PROBLEM TO WORK ON » Below are records. Return each one exactly as written.

=== DATA PROVIDED ===

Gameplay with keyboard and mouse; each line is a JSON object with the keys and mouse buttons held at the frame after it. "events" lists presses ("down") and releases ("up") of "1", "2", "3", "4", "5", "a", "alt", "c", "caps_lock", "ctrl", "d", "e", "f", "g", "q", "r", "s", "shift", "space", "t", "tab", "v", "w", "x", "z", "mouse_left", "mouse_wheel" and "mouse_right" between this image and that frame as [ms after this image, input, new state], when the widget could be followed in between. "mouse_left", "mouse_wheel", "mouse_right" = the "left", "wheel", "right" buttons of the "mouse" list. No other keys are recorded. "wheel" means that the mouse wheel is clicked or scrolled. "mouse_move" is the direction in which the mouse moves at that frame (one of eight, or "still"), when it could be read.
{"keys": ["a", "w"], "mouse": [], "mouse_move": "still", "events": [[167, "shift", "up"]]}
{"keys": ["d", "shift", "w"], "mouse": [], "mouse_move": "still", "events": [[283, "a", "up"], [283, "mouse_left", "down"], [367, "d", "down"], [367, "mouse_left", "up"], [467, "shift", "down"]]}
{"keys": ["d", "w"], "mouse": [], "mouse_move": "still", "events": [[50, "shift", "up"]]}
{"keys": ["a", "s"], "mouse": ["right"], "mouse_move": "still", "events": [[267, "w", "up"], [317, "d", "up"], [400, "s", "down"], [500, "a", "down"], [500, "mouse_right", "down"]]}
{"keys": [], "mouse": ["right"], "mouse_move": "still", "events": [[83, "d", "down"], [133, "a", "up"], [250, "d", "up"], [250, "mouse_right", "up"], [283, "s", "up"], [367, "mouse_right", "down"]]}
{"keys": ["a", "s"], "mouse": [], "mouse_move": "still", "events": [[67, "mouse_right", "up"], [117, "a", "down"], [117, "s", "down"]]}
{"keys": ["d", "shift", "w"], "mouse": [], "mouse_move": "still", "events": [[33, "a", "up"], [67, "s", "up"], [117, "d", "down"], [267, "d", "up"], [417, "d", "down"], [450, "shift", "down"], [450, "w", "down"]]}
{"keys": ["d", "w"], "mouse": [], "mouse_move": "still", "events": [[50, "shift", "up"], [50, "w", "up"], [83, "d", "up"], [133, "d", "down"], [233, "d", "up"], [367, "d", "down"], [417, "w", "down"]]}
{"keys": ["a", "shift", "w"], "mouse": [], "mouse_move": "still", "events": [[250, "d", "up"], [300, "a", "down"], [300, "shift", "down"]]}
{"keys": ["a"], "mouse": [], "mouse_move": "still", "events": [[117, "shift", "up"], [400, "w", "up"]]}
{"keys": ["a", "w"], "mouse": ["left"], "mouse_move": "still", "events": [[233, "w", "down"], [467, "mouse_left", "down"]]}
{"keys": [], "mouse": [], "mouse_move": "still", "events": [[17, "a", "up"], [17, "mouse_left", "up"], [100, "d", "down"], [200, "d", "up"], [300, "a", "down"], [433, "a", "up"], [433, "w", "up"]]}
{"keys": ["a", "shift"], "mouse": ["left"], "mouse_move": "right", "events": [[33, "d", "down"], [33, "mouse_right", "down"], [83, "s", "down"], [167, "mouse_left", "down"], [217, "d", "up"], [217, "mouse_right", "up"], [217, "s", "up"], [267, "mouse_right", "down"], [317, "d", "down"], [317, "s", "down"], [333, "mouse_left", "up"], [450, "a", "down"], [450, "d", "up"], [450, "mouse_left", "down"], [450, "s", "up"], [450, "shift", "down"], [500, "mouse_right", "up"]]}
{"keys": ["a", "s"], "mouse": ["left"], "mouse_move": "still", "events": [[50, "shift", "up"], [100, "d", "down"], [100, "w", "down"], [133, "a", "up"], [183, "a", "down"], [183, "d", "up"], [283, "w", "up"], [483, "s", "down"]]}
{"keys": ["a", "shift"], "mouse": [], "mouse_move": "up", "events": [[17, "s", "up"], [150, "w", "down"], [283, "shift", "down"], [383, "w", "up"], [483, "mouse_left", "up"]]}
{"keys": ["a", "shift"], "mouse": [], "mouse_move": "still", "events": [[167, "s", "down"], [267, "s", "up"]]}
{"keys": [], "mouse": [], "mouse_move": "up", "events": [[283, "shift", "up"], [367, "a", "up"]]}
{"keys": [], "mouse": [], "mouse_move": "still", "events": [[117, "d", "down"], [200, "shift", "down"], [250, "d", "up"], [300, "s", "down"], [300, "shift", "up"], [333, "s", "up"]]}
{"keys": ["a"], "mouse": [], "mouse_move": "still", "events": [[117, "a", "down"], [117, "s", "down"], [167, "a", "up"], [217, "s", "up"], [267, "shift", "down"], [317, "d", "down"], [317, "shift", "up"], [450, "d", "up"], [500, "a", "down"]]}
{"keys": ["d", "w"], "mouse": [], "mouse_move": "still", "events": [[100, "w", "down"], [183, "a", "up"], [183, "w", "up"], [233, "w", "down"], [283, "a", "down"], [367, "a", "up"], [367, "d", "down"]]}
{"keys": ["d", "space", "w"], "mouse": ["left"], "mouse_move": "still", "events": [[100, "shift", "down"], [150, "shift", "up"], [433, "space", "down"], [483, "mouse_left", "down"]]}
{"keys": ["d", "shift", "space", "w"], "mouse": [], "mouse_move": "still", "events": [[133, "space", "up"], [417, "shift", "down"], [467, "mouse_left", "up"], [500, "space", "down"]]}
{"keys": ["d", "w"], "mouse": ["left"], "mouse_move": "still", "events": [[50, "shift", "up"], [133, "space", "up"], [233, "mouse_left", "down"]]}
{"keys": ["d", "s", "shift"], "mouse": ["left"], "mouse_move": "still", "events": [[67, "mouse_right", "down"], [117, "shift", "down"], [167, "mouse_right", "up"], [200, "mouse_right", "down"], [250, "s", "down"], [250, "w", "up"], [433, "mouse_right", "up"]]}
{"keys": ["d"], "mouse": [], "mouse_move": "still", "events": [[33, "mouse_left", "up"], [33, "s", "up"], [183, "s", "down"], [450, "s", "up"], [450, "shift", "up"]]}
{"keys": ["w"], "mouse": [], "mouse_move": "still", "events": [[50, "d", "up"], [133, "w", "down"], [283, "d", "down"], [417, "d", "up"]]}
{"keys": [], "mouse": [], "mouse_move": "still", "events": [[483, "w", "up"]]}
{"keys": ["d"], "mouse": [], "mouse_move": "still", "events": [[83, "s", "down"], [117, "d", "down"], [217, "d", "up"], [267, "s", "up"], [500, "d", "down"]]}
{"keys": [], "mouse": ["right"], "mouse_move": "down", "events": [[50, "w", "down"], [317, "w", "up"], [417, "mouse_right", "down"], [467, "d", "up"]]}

===

RESULT FOR THIS EXERCISE »
Gameplay with keyboard and mouse; each line is a JSON object with the keys and mouse buttons held at the frame after it. "events" lists presses ("down") and releases ("up") of "1", "2", "3", "4", "5", "a", "alt", "c", "caps_lock", "ctrl", "d", "e", "f", "g", "q", "r", "s", "shift", "space", "t", "tab", "v", "w", "x", "z", "mouse_left", "mouse_wheel" and "mouse_right" between this image and that frame as [ms after this image, input, new state], when the widget could be followed in between. "mouse_left", "mouse_wheel", "mouse_right" = the "left", "wheel", "right" buttons of the "mouse" list. No other keys are recorded. "wheel" means that the mouse wheel is clicked or scrolled. "mouse_move" is the direction in which the mouse moves at that frame (one of eight, or "still"), when it could be read.
{"keys": ["a", "w"], "mouse": [], "mouse_move": "still", "events": [[167, "shift", "up"]]}
{"keys": ["d", "shift", "w"], "mouse": [], "mouse_move": "still", "events": [[283, "a", "up"], [283, "mouse_left", "down"], [367, "d", "down"], [367, "mouse_left", "up"], [467, "shift", "down"]]}
{"keys": ["d", "w"], "mouse": [], "mouse_move": "still", "events": [[50, "shift", "up"]]}
{"keys": ["a", "s"], "mouse": ["right"], "mouse_move": "still", "events": [[267, "w", "up"], [317, "d", "up"], [400, "s", "down"], [500, "a", "down"], [500, "mouse_right", "down"]]}
{"keys": [], "mouse": ["right"], "mouse_move": "still", "events": [[83, "d", "down"], [133, "a", "up"], [250, "d", "up"], [250, "mouse_right", "up"], [283, "s", "up"], [367, "mouse_right", "down"]]}
{"keys": ["a", "s"], "mouse": [], "mouse_move": "still", "events": [[67, "mouse_right", "up"], [117, "a", "down"], [117, "s", "down"]]}
{"keys": ["d", "shift", "w"], "mouse": [], "mouse_move": "still", "events": [[33, "a", "up"], [67, "s", "up"], [117, "d", "down"], [267, "d", "up"], [417, "d", "down"], [450, "shift", "down"], [450, "w", "down"]]}
{"keys": ["d", "w"], "mouse": [], "mouse_move": "still", "events": [[50, "shift", "up"], [50, "w", "up"], [83, "d", "up"], [133, "d", "down"], [233, "d", "up"], [367, "d", "down"], [417, "w", "down"]]}
{"keys": ["a", "shift", "w"], "mouse": [], "mouse_move": "still", "events": [[250, "d", "up"], [300, "a", "down"], [300, "shift", "down"]]}
{"keys": ["a"], "mouse": [], "mouse_move": "still", "events": [[117, "shift", "up"], [400, "w", "up"]]}
{"keys": ["a", "w"], "mouse": ["left"], "mouse_move": "still", "events": [[233, "w", "down"], [467, "mouse_left", "down"]]}
{"keys": [], "mouse": [], "mouse_move": "still", "events": [[17, "a", "up"], [17, "mouse_left", "up"], [100, "d", "down"], [200, "d", "up"], [300, "a", "down"], [433, "a", "up"], [433, "w", "up"]]}
{"keys": ["a", "shift"], "mouse": ["left"], "mouse_move": "right", "events": [[33, "d", "down"], [33, "mouse_right", "down"], [83, "s", "down"], [167, "mouse_left", "down"], [217, "d", "up"], [217, "mouse_right", "up"], [217, "s", "up"], [267, "mouse_right", "down"], [317, "d", "down"], [317, "s", "down"], [333, "mouse_left", "up"], [450, "a", "down"], [450, "d", "up"], [450, "mouse_left", "down"], [450, "s", "up"], [450, "shift", "down"], [500, "mouse_right", "up"]]}
{"keys": ["a", "s"], "mouse": ["left"], "mouse_move": "still", "events": [[50, "shift", "up"], [100, "d", "down"], [100, "w", "down"], [133, "a", "up"], [183, "a", "down"], [183, "d", "up"], [283, "w", "up"], [483, "s", "down"]]}
{"keys": ["a", "shift"], "mouse": [], "mouse_move": "up", "events": [[17, "s", "up"], [150, "w", "down"], [283, "shift", "down"], [383, "w", "up"], [483, "mouse_left", "up"]]}
{"keys": ["a", "shift"], "mouse": [], "mouse_move": "still", "events": [[167, "s", "down"], [267, "s", "up"]]}
{"keys": [], "mouse": [], "mouse_move": "up", "events": [[283, "shift", "up"], [367, "a", "up"]]}
{"keys": [], "mouse": [], "mouse_move": "still", "events": [[117, "d", "down"], [200, "shift", "down"], [250, "d", "up"], [300, "s", "down"], [300, "shift", "up"], [333, "s", "up"]]}
{"keys": ["a"], "mouse": [], "mouse_move": "still", "events": [[117, "a", "down"], [117, "s", "down"], [167, "a", "up"], [217, "s", "up"], [267, "shift", "down"], [317, "d", "down"], [317, "shift", "up"], [450, "d", "up"], [500, "a", "down"]]}
{"keys": ["d", "w"], "mouse": [], "mouse_move": "still", "events": [[100, "w", "down"], [183, "a", "up"], [183, "w", "up"], [233, "w", "down"], [283, "a", "down"], [367, "a", "up"], [367, "d", "down"]]}
{"keys": ["d", "space", "w"], "mouse": ["left"], "mouse_move": "still", "events": [[100, "shift", "down"], [150, "shift", "up"], [433, "space", "down"], [483, "mouse_left", "down"]]}
{"keys": ["d", "shift", "space", "w"], "mouse": [], "mouse_move": "still", "events": [[133, "space", "up"], [417, "shift", "down"], [467, "mouse_left", "up"], [500, "space", "down"]]}
{"keys": ["d", "w"], "mouse": ["left"], "mouse_move": "still", "events": [[50, "shift", "up"], [133, "space", "up"], [233, "mouse_left", "down"]]}
{"keys": ["d", "s", "shift"], "mouse": ["left"], "mouse_move": "still", "events": [[67, "mouse_right", "down"], [117, "shift", "down"], [167, "mouse_right", "up"], [200, "mouse_right", "down"], [250, "s", "down"], [250, "w", "up"], [433, "mouse_right", "up"]]}
{"keys": ["d"], "mouse": [], "mouse_move": "still", "events": [[33, "mouse_left", "up"], [33, "s", "up"], [183, "s", "down"], [450, "s", "up"], [450, "shift", "up"]]}
{"keys": ["w"], "mouse": [], "mouse_move": "still", "events": [[50, "d", "up"], [133, "w", "down"], [283, "d", "down"], [417, "d", "up"]]}
{"keys": [], "mouse": [], "mouse_move": "still", "events": [[483, "w", "up"]]}
{"keys": ["d"], "mouse": [], "mouse_move": "still", "events": [[83, "s", "down"], [117, "d", "down"], [217, "d", "up"], [267, "s", "up"], [500, "d", "down"]]}
{"keys": [], "mouse": ["right"], "mouse_move": "down", "events": [[50, "w", "down"], [317, "w", "up"], [417, "mouse_right", "down"], [467, "d", "up"]]}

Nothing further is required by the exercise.